Before Congress sat not Kash Patel, Director of the FBI, but Kash the Distinguished Discoverer — wizard, children’s book protagonist, and MAGA mythmaker-in-chief. This wasn’t testimony. This was theatrical canon-building, pinched straight from the pages of his own self-published propaganda trilogy, where King Donald rules the realm, enemies lurk in deep, swampy shadows, and our noble Kash alone possesses the magical truths capable of saving the kingdom.

And now here he is. Not in a storybook, but under oath. Not before enchanted children, but before the United States Congress. Smirking. Dodging. Insulting. Not answering questions so much as waving away accountability like a man convinced his own backstory is legally binding.

This isn’t law enforcement. It’s bloody panto with federal clearance. And America, I’m afraid, is the kingdom being reimagined as one man’s fantasy roleplay.

*RECORDS PROVIDED*
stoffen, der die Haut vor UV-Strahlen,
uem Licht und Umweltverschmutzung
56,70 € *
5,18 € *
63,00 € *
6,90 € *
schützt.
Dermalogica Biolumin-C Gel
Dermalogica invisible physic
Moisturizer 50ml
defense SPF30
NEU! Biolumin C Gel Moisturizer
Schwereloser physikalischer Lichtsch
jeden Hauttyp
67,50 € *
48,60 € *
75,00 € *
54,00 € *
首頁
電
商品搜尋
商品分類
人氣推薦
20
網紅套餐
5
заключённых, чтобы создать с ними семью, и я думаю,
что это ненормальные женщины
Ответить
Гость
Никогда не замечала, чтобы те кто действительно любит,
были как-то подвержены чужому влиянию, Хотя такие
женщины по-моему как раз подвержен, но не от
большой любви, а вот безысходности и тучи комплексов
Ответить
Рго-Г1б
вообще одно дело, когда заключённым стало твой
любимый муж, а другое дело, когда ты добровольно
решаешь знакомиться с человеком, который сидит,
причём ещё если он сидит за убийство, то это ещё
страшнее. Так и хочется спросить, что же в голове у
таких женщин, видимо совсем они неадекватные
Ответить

*REQUIRED ACTION 1*
Reproduce the passage from the piece on Kash Patel before Congress, from "And now here" up to and including "man’s fantasy roleplay.".
*REQUIRED ACTION 2*
Arrange the lines of the listing, from its first line up to and including the line with "любимый муж, а", as a JSON list of strings with one string per line and no blank lines.

*RESULT 1*
And now here he is. Not in a storybook, but under oath. Not before enchanted children, but before the United States Congress. Smirking. Dodging. Insulting. Not answering questions so much as waving away accountability like a man convinced his own backstory is legally binding.

This isn’t law enforcement. It’s bloody panto with federal clearance. And America, I’m afraid, is the kingdom being reimagined as one man’s fantasy roleplay.

*RESULT 2*
[
  "stoffen, der die Haut vor UV-Strahlen,",
  "uem Licht und Umweltverschmutzung",
  "56,70 € *",
  "5,18 € *",
  "63,00 € *",
  "6,90 € *",
  "schützt.",
  "Dermalogica Biolumin-C Gel",
  "Dermalogica invisible physic",
  "Moisturizer 50ml",
  "defense SPF30",
  "NEU! Biolumin C Gel Moisturizer",
  "Schwereloser physikalischer Lichtsch",
  "jeden Hauttyp",
  "67,50 € *",
  "48,60 € *",
  "75,00 € *",
  "54,00 € *",
  "首頁",
  "電",
  "商品搜尋",
  "商品分類",
  "人氣推薦",
  "20",
  "網紅套餐",
  "5",
  "заключённых, чтобы создать с ними семью, и я думаю,",
  "что это ненормальные женщины",
  "Ответить",
  "Гость",
  "Никогда не замечала, чтобы те кто действительно любит,",
  "были как-то подвержены чужому влиянию, Хотя такие",
  "женщины по-моему как раз подвержен, но не от",
  "большой любви, а вот безысходности и тучи комплексов",
  "Ответить",
  "Рго-Г1б",
  "вообще одно дело, когда заключённым стало твой",
  "любимый муж, а другое дело, когда ты добровольно"
]